Penn State liked O’Brien enough to pick him up in the school’s private plane and start the interview on the flight back to State College. O’Brien had gotten on the plane equipped with a thick binder, full of his plans for Penn State. At Belichick’s insistence, O’Brien had also practiced interviewing with him for hours, even as the playoffs approached.
“I could never repay him for that,” O’Brien said. “And let’s face it, if I don’t work for Bill Belichick and I don’t coach Tom Brady, I don’t get this interview. I work hard—but a lot of guys work hard.
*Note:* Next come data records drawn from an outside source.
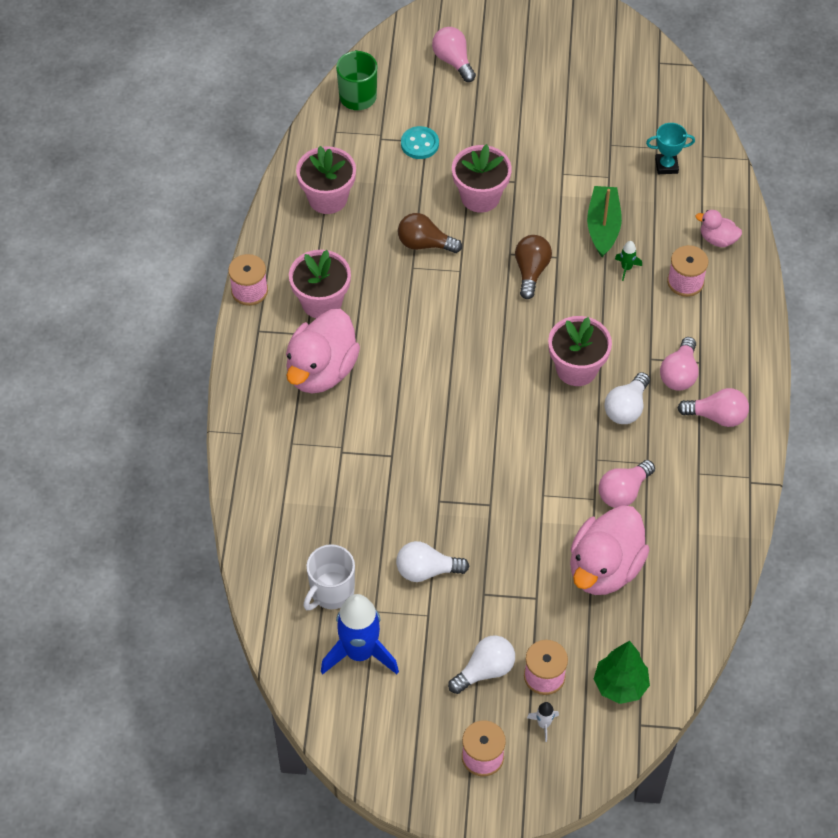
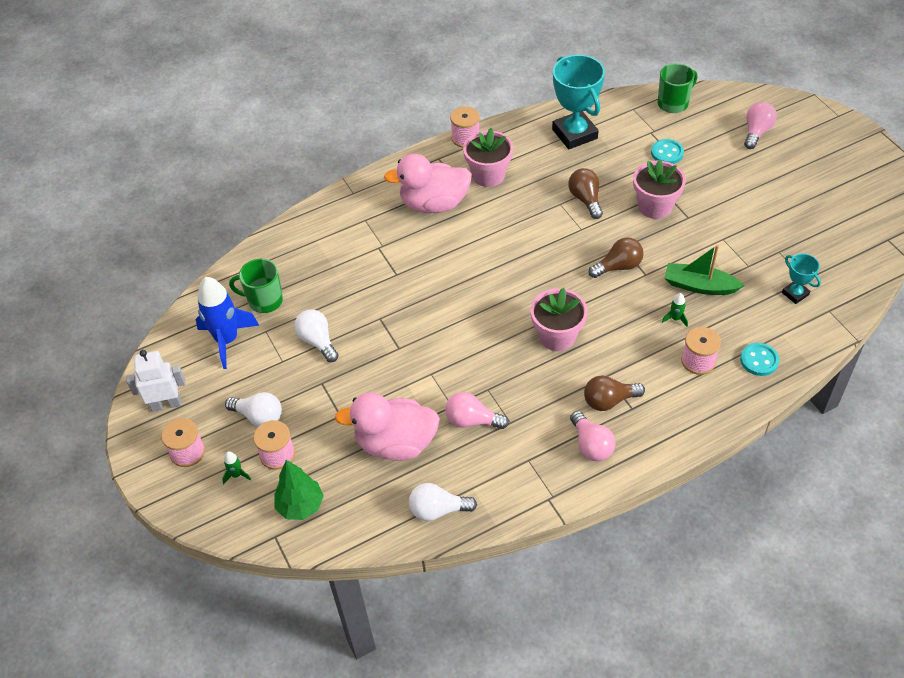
camera: 60 degrees right, 5 degrees down
pink flower pot [296,146,356,214] -> turquoise trophy [552,55,605,149]
white mug [303,544,355,610] -> green mug [229,259,283,313]
white rocket [527,702,559,742] -> green rocket [222,452,251,484]
green boat [587,186,622,257] -> green boat turned 135 degrees counterclockwise [665,245,745,295]
white light bulb [604,372,650,424] -> white light bulb moved to [409,483,477,521]
pink light bulb [660,337,699,391] -> brown light bulb [584,375,645,411]
pink duck [695,210,742,247] -> turquoise button [740,343,779,376]
none -> white robot [126,350,185,412]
If I don’t have those two guys, I don’t have this opportunity.”
After Joyner and company finished their questions, O’Brien had a few of his own, including the elephant in the room: How would the ramifications from the Sandusky scandal affect the program moving forward?
While they admitted they were probably going to face expensive lawsuits and settlements, they assured him these were all criminal matters, and beyond the jurisdiction of the NCAA.
In their defense, precedent seemed to be on their side. Whenever a college athletic program got itself in trouble with the law—big trouble—the NCAA usually steered clear, sticking to how many minutes a week student-athletes are allowed to stretch, the distance they can travel in a car with an alumnus, and whether they are allowed to put cream cheese or jam on their free breakfast bagel. (They are not.)